Once upon a time in the Kingdom of Ryukyu, there lived a beautiful lady called Kuyama of Asadoya. She caught the eye of a local government official, who desired her as his mistress. Although the official’s authority was absolute, Kuyama wittily rejected his advances. The story is the subject of one of Okinawa’s most beloved traditional songs, “Asadoya Yunta,” and is well known throughout Japan—yet the version of the song known on the main islands differs markedly from the old tale. In the popularized version, recorded in 1934, the Okinawan lyrics were rewritten in standard Japanese as a generic and non-subversive love song. There is no mention of the eponymous lady or of the spurned official.
This sort of cultural appropriation may serve as an allegory for Okinawa’s position in Japan: an island forced to endure a distant central government’s imposition of language, culture, and power, with little regard for the region’s unique history or future trajectory. For decades, Okinawa has been embroiled in a bitter dispute with Tokyo over the U.S. bases that have been located on the island since the end of World War II, but its entreaties that Tokyo relocate the bases have fallen on deaf ears.

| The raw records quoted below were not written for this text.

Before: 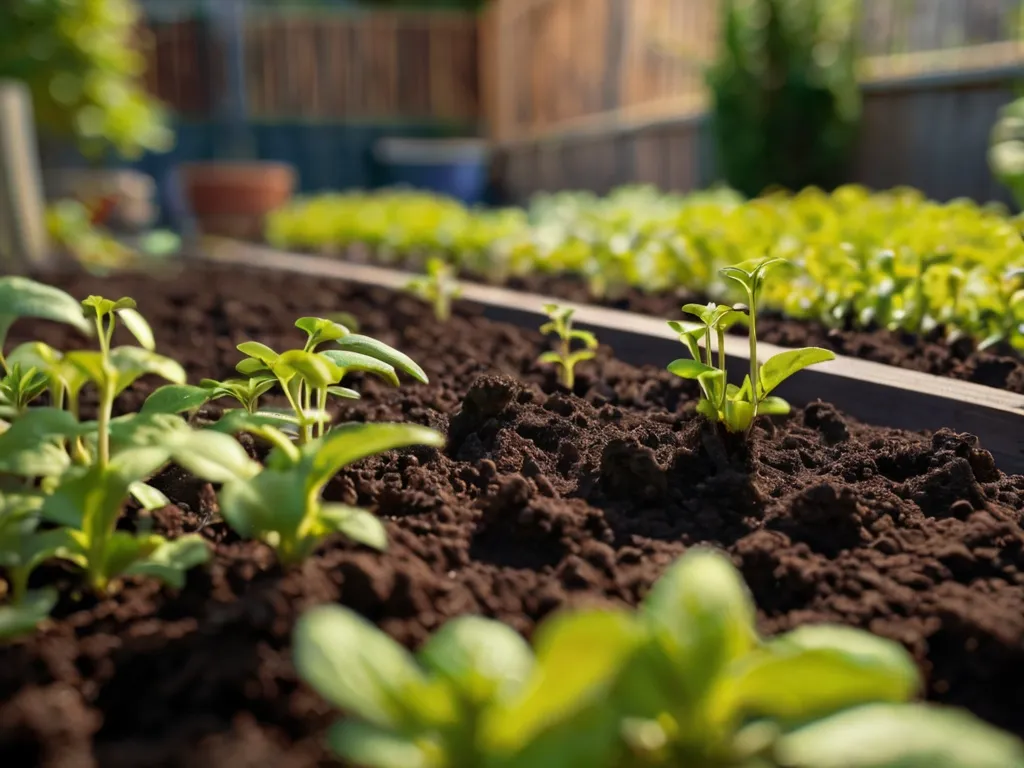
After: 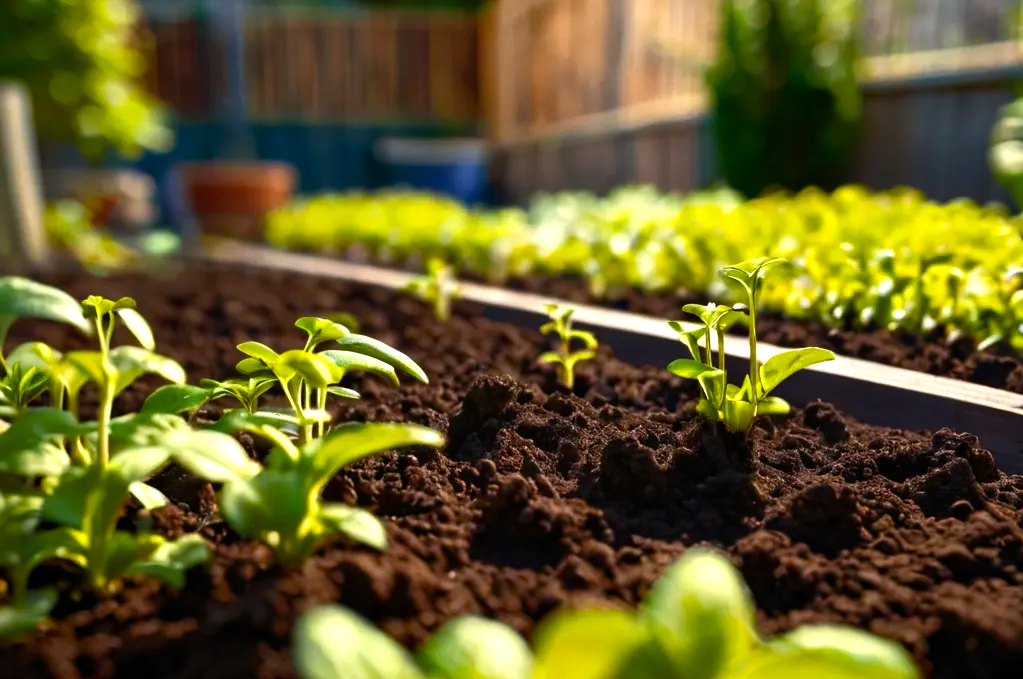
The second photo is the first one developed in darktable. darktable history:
crop and rotate: top 0%, bottom 11.495%
color balance rgb: highlights gain › luminance 17.335%, perceptual saturation grading › global saturation 20%, perceptual saturation grading › highlights -25.326%, perceptual saturation grading › shadows 50.067%, perceptual brilliance grading › global brilliance 15.55%, perceptual brilliance grading › shadows -35.273%, global vibrance 18.957%
tone equalizer: edges refinement/feathering 500, mask exposure compensation -1.57 EV, preserve details no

Growing discontent in Okinawa has the potential to reverberate beyond Japan’s borders. With a wary eye to the increasing Chinese military activity in the South and East China Seas, the United States and its allies are not keen to reduce the forward operating capabilities of U.S. forces in the region. Due to Okinawa’s proximity to potential flashpoints, U.S. forces stationed there form the cornerstone of the U.S.-Japanese alliance and are considered essential to U.S. policy in the Western Pacific. A strong U.S. presence acts as both sword and shield, not just for Japan but also for the Philippines, South Korea, Taiwan, and all the other countries that rely on it for security.